Remove confusion about where data lives, who owns it, and whether it's relevant. It's all in one place.

 

"The effort of us collectively is really our superpower" - DJ Patil speaking at data.world summit 2020

 

Curation: how accurate the data is

Uncertainty about data cleanliness and usability discourages your team from working with it. They need to be confident what the data they use is accurate and approved before using it for their work. 

The good news is that the accuracy of data is distinguishable by placing it side-by-side with context. Combine the raw data with metadata, and intuitive governance workflows.

Make those governance features people-centered: crowdsourced suggestions, usage data, comments, data request access workflows, and more.
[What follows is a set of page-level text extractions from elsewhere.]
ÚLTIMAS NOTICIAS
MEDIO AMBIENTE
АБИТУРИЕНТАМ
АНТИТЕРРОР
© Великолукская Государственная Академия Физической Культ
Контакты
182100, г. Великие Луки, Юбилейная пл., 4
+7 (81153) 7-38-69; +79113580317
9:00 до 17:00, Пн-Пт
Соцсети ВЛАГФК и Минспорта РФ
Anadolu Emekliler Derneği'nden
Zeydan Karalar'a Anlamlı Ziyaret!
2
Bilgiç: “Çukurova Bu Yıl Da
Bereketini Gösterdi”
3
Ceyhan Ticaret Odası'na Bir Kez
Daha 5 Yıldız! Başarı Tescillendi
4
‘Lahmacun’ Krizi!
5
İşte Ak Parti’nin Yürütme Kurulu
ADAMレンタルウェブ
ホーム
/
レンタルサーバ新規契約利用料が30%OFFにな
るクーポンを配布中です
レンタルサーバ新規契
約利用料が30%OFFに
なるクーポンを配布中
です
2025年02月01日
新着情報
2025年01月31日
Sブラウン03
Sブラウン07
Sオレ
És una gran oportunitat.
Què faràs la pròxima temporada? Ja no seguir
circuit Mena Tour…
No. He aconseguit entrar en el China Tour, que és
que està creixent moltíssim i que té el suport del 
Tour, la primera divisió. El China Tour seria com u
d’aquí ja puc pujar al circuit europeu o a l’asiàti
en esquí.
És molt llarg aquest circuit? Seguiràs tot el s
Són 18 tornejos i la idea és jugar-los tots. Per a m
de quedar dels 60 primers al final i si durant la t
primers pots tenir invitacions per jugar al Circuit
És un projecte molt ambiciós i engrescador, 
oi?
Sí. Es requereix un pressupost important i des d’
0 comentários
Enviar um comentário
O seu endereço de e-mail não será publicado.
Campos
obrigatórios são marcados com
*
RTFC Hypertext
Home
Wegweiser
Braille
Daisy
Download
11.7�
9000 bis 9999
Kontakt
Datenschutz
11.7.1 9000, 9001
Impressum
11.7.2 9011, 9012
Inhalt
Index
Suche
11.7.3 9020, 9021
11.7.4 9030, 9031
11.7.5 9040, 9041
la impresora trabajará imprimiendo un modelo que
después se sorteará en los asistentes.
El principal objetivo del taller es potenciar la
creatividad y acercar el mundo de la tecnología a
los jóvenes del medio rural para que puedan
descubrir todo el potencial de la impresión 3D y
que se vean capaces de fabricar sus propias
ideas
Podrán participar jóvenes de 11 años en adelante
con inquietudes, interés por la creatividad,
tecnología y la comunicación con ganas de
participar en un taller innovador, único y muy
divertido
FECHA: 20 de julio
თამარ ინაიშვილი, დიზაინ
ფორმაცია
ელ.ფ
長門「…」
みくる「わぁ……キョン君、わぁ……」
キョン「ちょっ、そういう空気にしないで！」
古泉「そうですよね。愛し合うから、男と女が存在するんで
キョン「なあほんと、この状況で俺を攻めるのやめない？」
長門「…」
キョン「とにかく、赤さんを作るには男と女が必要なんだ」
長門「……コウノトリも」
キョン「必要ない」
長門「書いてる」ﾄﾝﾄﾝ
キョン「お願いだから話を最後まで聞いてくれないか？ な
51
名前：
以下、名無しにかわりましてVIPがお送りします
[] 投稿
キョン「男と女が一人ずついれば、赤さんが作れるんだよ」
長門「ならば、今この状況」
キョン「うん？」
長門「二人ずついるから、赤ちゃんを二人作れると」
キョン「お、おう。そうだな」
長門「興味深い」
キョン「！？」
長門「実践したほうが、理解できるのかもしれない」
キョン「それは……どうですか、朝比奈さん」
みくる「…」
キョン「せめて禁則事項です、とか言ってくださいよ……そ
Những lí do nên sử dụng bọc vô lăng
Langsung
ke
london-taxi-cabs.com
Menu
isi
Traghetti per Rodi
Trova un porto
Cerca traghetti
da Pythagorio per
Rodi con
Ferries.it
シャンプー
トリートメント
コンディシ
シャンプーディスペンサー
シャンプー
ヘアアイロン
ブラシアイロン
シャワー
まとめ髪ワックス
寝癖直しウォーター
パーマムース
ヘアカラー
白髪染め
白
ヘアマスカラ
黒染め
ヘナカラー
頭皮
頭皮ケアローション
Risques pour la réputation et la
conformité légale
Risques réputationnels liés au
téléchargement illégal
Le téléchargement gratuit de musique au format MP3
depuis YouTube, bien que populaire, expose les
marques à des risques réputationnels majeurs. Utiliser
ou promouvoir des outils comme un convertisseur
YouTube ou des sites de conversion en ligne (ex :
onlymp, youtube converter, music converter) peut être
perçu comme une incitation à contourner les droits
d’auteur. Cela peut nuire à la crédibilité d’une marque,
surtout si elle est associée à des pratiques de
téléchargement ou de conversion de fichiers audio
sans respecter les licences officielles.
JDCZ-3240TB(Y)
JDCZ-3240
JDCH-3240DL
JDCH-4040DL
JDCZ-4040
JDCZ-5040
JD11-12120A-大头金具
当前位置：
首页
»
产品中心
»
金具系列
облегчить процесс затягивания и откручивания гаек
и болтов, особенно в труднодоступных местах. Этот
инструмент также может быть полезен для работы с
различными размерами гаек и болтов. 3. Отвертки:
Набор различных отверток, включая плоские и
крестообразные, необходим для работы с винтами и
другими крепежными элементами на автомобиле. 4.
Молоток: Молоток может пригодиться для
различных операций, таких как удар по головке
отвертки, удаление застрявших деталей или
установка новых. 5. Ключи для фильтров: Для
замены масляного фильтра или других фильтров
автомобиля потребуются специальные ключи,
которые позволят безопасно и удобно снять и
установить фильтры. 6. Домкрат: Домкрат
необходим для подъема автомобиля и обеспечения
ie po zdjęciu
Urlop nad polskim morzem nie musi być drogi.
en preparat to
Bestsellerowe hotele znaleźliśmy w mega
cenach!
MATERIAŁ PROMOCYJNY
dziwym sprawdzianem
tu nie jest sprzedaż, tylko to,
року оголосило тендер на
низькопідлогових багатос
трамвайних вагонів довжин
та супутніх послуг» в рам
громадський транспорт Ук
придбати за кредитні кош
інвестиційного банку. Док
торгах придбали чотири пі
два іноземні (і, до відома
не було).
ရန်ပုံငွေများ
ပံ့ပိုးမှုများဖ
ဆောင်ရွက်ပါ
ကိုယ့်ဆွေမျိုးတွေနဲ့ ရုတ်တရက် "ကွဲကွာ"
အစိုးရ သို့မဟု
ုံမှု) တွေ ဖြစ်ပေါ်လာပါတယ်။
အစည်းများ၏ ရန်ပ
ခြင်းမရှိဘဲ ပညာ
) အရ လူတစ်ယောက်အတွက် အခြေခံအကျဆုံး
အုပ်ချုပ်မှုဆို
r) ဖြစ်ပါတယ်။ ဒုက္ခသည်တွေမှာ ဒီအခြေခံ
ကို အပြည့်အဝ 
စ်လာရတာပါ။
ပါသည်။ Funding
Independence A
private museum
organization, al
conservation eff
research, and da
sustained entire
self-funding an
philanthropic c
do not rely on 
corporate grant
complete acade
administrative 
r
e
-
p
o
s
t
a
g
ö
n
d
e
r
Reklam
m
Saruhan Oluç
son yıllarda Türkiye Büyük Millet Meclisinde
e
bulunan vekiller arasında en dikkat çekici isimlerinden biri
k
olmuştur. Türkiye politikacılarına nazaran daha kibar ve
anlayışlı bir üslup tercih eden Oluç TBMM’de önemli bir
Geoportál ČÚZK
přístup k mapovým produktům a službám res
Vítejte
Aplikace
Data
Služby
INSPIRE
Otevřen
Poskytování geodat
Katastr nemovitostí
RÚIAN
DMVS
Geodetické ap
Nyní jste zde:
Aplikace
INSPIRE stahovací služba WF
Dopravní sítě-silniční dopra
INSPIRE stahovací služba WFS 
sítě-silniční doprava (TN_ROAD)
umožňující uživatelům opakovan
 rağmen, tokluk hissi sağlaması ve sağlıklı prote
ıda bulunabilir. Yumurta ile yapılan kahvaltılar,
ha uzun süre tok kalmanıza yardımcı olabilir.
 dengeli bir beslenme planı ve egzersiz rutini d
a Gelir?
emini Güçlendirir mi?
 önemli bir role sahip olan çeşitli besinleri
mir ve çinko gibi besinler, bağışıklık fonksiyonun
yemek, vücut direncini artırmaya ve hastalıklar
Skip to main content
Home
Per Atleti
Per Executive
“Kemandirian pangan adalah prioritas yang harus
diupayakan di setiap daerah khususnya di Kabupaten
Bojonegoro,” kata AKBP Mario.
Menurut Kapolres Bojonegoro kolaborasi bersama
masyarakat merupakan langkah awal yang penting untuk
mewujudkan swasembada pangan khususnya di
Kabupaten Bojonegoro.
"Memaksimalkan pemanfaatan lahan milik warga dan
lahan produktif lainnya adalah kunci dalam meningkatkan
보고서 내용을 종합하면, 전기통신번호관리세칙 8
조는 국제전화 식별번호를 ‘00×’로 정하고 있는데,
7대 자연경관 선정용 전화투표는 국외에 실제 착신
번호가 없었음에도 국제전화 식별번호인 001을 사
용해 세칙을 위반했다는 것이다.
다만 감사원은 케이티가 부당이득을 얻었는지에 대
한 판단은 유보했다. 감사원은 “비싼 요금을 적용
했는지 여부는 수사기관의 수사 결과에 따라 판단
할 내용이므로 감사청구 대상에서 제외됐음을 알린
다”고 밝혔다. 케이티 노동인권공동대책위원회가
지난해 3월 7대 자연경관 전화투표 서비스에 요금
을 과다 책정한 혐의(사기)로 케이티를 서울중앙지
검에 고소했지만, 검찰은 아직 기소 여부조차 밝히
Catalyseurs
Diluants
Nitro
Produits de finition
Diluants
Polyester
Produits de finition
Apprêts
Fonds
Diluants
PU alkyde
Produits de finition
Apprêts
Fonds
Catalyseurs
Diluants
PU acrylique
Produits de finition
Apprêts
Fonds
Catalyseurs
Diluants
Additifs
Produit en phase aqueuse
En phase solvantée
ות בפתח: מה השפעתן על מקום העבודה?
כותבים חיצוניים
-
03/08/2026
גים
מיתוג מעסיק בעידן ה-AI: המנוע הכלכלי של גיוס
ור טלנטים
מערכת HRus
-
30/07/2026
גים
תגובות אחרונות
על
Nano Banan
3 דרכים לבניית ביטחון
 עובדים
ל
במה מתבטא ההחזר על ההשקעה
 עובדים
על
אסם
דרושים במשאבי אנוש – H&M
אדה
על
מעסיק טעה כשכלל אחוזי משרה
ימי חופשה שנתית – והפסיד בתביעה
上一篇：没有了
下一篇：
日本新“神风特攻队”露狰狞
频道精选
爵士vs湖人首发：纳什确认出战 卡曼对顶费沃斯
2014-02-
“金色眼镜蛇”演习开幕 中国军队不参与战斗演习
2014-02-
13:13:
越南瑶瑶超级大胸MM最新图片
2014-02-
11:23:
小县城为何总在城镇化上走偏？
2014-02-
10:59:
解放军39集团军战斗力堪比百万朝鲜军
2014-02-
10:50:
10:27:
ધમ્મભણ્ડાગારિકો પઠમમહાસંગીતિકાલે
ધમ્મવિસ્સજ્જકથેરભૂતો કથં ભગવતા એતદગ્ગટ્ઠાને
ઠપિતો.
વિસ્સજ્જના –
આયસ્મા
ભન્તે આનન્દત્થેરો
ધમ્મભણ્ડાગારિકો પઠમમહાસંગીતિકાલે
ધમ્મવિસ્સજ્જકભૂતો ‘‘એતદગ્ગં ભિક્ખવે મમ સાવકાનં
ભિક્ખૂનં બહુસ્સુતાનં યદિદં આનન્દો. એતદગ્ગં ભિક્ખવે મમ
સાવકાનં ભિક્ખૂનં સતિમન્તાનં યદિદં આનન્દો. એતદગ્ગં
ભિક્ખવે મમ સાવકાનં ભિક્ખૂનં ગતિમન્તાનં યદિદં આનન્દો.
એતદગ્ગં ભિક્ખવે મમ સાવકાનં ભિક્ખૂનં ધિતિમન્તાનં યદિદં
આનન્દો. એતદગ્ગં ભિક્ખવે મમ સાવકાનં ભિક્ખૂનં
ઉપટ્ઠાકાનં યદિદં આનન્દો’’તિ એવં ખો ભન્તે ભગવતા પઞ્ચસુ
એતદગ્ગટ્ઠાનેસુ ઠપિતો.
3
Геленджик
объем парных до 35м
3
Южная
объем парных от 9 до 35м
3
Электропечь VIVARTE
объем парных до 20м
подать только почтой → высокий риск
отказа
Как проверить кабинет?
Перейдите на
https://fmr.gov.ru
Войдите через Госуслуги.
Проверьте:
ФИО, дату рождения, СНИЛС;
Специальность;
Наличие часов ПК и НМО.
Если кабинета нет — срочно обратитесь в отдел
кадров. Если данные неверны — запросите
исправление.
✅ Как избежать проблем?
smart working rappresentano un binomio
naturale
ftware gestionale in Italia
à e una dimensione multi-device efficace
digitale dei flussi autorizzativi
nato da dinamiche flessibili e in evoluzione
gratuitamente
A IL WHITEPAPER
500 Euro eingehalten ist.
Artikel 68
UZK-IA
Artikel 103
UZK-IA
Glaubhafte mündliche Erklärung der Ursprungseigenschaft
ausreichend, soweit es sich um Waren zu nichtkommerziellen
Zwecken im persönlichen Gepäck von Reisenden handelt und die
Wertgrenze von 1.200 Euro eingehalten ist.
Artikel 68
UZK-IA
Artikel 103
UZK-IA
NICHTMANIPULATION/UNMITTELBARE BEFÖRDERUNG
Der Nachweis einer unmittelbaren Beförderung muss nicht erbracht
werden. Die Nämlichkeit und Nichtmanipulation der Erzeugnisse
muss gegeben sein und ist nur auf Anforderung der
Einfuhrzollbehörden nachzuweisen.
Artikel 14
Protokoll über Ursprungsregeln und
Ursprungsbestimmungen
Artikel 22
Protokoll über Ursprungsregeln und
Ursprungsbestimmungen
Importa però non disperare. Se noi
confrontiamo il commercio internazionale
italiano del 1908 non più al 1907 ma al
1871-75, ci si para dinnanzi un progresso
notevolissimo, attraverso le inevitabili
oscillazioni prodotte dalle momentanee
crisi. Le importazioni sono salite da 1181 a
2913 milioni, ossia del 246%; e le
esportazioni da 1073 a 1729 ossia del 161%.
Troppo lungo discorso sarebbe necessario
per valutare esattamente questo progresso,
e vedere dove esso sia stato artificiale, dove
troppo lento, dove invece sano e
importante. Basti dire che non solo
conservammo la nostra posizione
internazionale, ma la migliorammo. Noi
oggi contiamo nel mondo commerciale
See how many users have used a dataset or have a steward certify a dataset to provide a layer of human curation. Then, combine that with data lineage, impact analysis, and historical versions to get a 360-degree view of your data. That’s agile data governance.

By combining human and technological quality checks, your team can confidently use data to generate valuable insights.

Business impact: the high stakes for your performance

If you can’t find, understand, or trust your data, you can’t really use it. And if you can’t use your data, what’s the point of collecting it? Leading innovative companies today have democratized data at the heart of their strategy.

Data is not optional. Your team needs to be able to autonomously use data, and it can’t be gatekept by a specific team or individual. Otherwise, you end up losing out to those who have a healthy culture around data use who have all team members encouraged to engage with data.

The way we handle and manage data is shifting fast. And more of your team must be able to work with it to succeed. The solution you need must be flexible and agile, easy to implement for all users, and solves your practical business challenges.